** Opening Exercise material block **

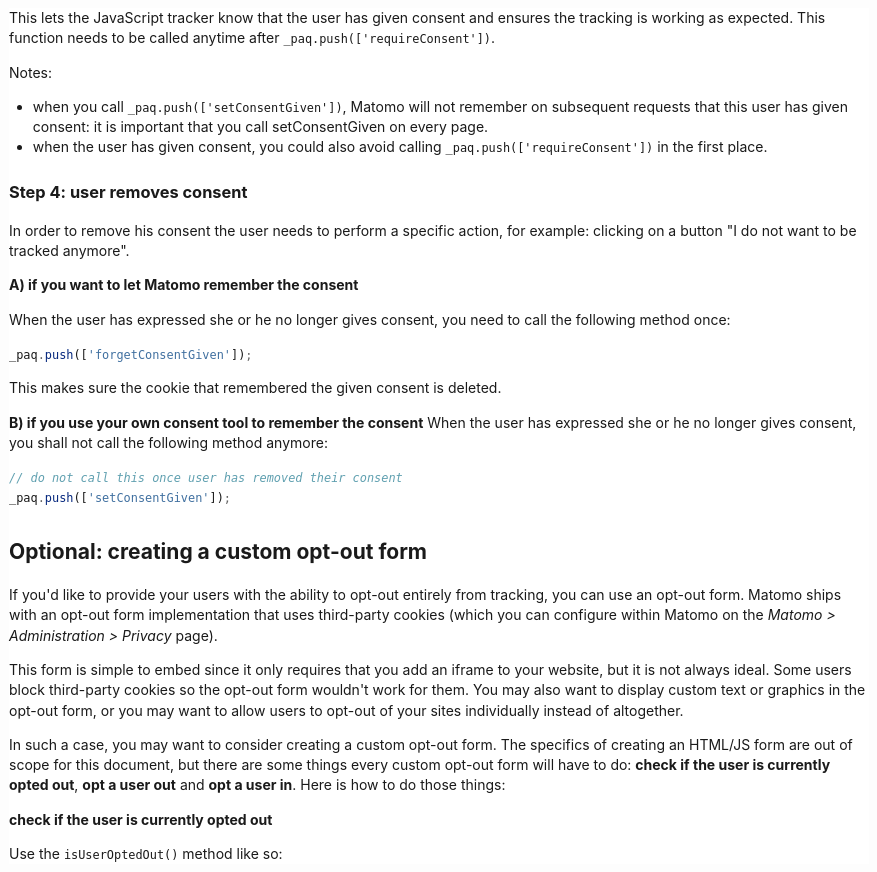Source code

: This lets the JavaScript tracker know that the user has given consent and ensures the tracking is working as expected. This function needs to be called anytime after `_paq.push(['requireConsent'])`.
     
Notes:

* when you call `_paq.push(['setConsentGiven'])`, Matomo will not remember on subsequent requests that this user has given consent: it is important that you call setConsentGiven on every page.
* when the user has given consent, you could also avoid calling `_paq.push(['requireConsent'])` in the first place. 

### Step 4: user removes consent

In order to remove his consent the user needs to perform a specific action, for example: clicking on a button "I do not want to be tracked anymore".

**A) if you want to let Matomo remember the consent**
      
When the user has expressed she or he no longer gives consent, you need to call the following method once:

```js
_paq.push(['forgetConsentGiven']);
```

This makes sure the cookie that remembered the given consent is deleted.

**B) if you use your own consent tool to remember the consent**
When the user has expressed she or he no longer gives consent, you shall not call the following method anymore:

```js
// do not call this once user has removed their consent
_paq.push(['setConsentGiven']);
```

## Optional: creating a custom opt-out form

If you'd like to provide your users with the ability to opt-out entirely from tracking, you can use an opt-out form. Matomo ships with an
opt-out form implementation that uses third-party cookies (which you can configure within Matomo on the _Matomo > Administration > Privacy_ page).

This form is simple to embed since it only requires that you add an iframe to your website, but it is not always ideal. Some users block third-party
cookies so the opt-out form wouldn't work for them. You may also want to display custom text or graphics in the opt-out form, or you may
want to allow users to opt-out of your sites individually instead of altogether.

In such a case, you may want to consider creating a custom opt-out form. The specifics of creating an HTML/JS form are out of scope for
this document, but there are some things every custom opt-out form will have to do: **check if the user is currently opted out**,
**opt a user out** and **opt a user in**. Here is how to do those things:

**check if the user is currently opted out**

Use the `isUserOptedOut()` method like so:
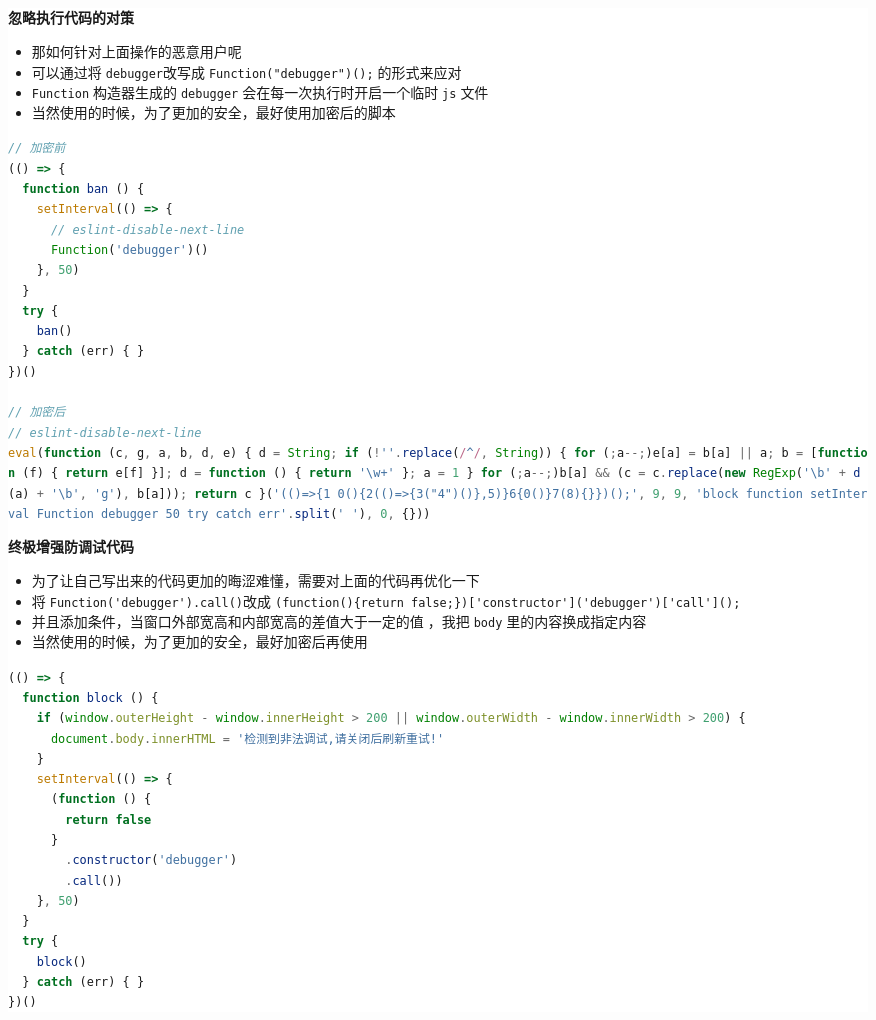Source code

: **忽略执行代码的对策**

* 那如何针对上面操作的恶意用户呢
* 可以通过将 `debugger`改写成 `Function("debugger")();` 的形式来应对
* `Function` 构造器生成的 `debugger` 会在每一次执行时开启一个临时 `js` 文件
* 当然使用的时候，为了更加的安全，最好使用加密后的脚本

```javascript
// 加密前
(() => {
  function ban () {
    setInterval(() => {
      // eslint-disable-next-line
      Function('debugger')()
    }, 50)
  }
  try {
    ban()
  } catch (err) { }
})()

// 加密后
// eslint-disable-next-line
eval(function (c, g, a, b, d, e) { d = String; if (!''.replace(/^/, String)) { for (;a--;)e[a] = b[a] || a; b = [function (f) { return e[f] }]; d = function () { return '\w+' }; a = 1 } for (;a--;)b[a] && (c = c.replace(new RegExp('\b' + d(a) + '\b', 'g'), b[a])); return c }('(()=>{1 0(){2(()=>{3("4")()},5)}6{0()}7(8){}})();', 9, 9, 'block function setInterval Function debugger 50 try catch err'.split(' '), 0, {}))
```

**终极增强防调试代码**

* 为了让自己写出来的代码更加的晦涩难懂，需要对上面的代码再优化一下
* 将 `Function('debugger').call()`改成 `(function(){return false;})['constructor']('debugger')['call']();`
* 并且添加条件，当窗口外部宽高和内部宽高的差值大于一定的值 ，我把 `body` 里的内容换成指定内容
* 当然使用的时候，为了更加的安全，最好加密后再使用

```javascript
(() => {
  function block () {
    if (window.outerHeight - window.innerHeight > 200 || window.outerWidth - window.innerWidth > 200) {
      document.body.innerHTML = '检测到非法调试,请关闭后刷新重试!'
    }
    setInterval(() => {
      (function () {
        return false
      }
        .constructor('debugger')
        .call())
    }, 50)
  }
  try {
    block()
  } catch (err) { }
})()
```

** Closing Exercise material block **

Both end lines included, restate word for word the lines above from the line with "on every page." to the line with "Matomo remember the consent**", and nothing else.

* when you call `_paq.push(['setConsentGiven'])`, Matomo will not remember on subsequent requests that this user has given consent: it is important that you call setConsentGiven on every page.
* when the user has given consent, you could also avoid calling `_paq.push(['requireConsent'])` in the first place. 

### Step 4: user removes consent

In order to remove his consent the user needs to perform a specific action, for example: clicking on a button "I do not want to be tracked anymore".

**A) if you want to let Matomo remember the consent**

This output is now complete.